ASCII text: American Standard Code for Information Interchange text format. An aging plaintext format. It represents 128 characters plus 128 "extended" characters (diacritics, certain mathematical symbols). It is an entrenched standard, but it encodes the Latin alphabet and not much else. New files should typically be encoded in a Unicode standard.
character: An individual letter, glyph, or punctuation mark. For example, a, b, c, 1, 8, @, ?, +, etc.
character set (regex): A special element of regular expressions that matches any of a set of given characters. You can use sets such as [A-Z] (all upper-case letters), [a-z] (all lower-case letters), or [ABC] (matches either A, B, or C). See below for a reference sheet listing common character sets and metacharacters.
conceptual layer of data: In our model of computational data, the conceptual layer is the "top": it's what data looks like in an application that displays the information in a way that makes sense to users.
logical layer of data: The logical layer of data renders physical inscriptions as bits and bytes. It's one way of looking at the information that's physically inscribed on a support, and it's the way data is processed at a low level by software.
metacharacter: A character that has a special meaning in the context of a regular expression. For example, \b is a metacharacter indicating a word boundary. See below for a fuller list of metacharacters.
physical layer of data: Magnetic inscriptions on a disk, optical media "pits and lands," punched cards, etc: the basic physical support on whcih data are recorded.

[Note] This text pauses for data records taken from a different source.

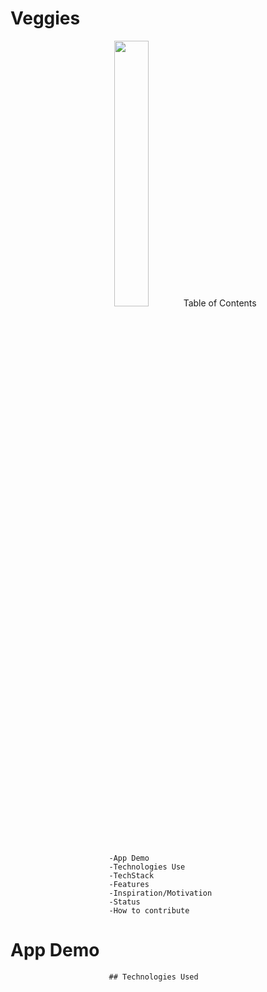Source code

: # Veggies
<p align="center" width="100%">
    <img width="33%" src="lo
</p>

Veggies is the agricultural mobile app that incorporates Machine learning feature to ease the farmers in their agricultural activity by enabling the feature of timely disease detection,  weather alerts, platform for thir selling and crop suggestion according to seasons, location and soil pH.  This user-friendly app uses the easily accessible feature of camera, accessibility and required things to ontain optimum solution. 
                          
# Table of Contents 
                          -App Demo                          
                          -Technologies Use
                          -TechStack
                          -Features
                          -Inspiration/Motivation 
                          -Status
                          -How to contribute 
                          
                          
# App Demo 
                          ## Technologies Used
                          
                     
                       
                          



  
  
  
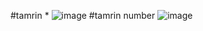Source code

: #tamrin *
![image](https://github.com/Sadrakhtarshenas/python/assets/140339193/7a8383a1-1980-4004-a9b3-378c2bdc9f00)
#tamrin number
![image](https://github.com/Sadrakhtarshenas/python/assets/140339193/80e11473-b461-4e7a-9fc1-330100292c38)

plaintext: Text without any special formatting or other non-textual features (bold, italics, links, images, etc.). Traditionally, "plaintext" refers to either ASCII or Unicode (UTF-8, UTF-16) text. It's preferable for most programming and data applications because:
regular expression: Essentially, regular expressions are a way of using a sequence of characters to match strings. They're sometimes abbreviated "regex" or "regexp." A common example is the wildcard, e.g. "librar*" to match "library" or "libraries" or "librarian" or "librarians" or "librarianship." Regular expressions are more powerful than simple wildcards, though; they can match types of characters, such as upper case, lower case, digits, whitespace, word boundaries (typically spaces), tabs, newlines, and others. They also allow you to specify the number of times something must appear to constitute a match: three upper case letters, twelve digits, at least one space, etc.
string: Any sequence of characters, possibly including whitespace.
structured data: The key qualities of structured data are consistency and predictability. If plain text data adhere to a known structure, it's easier to work with them in automated, generalized ways.
Unicode: Text encoded with the Unicode standard. UTF-8 (Unicode Transmission Format - 8 bit) is most widely used. Unicode can encode over 1 million code points (mostly characters) and can represent non-Latin script systems of writing. It's a superset of ASCII, so it's backwards-compatible in important ways. (You will typically want to use UTF-8 for creating new plaintext transcriptions/OCR.)
unstructured data: Data that lack a predictable or repeating structure, e.g. free-form text files.
whitespace: Empty space in a text, either horizontal or vertical. Unicode allows several types of horizontal space; tabs and carriage returns (enter, linebreaks) can also create whitespace.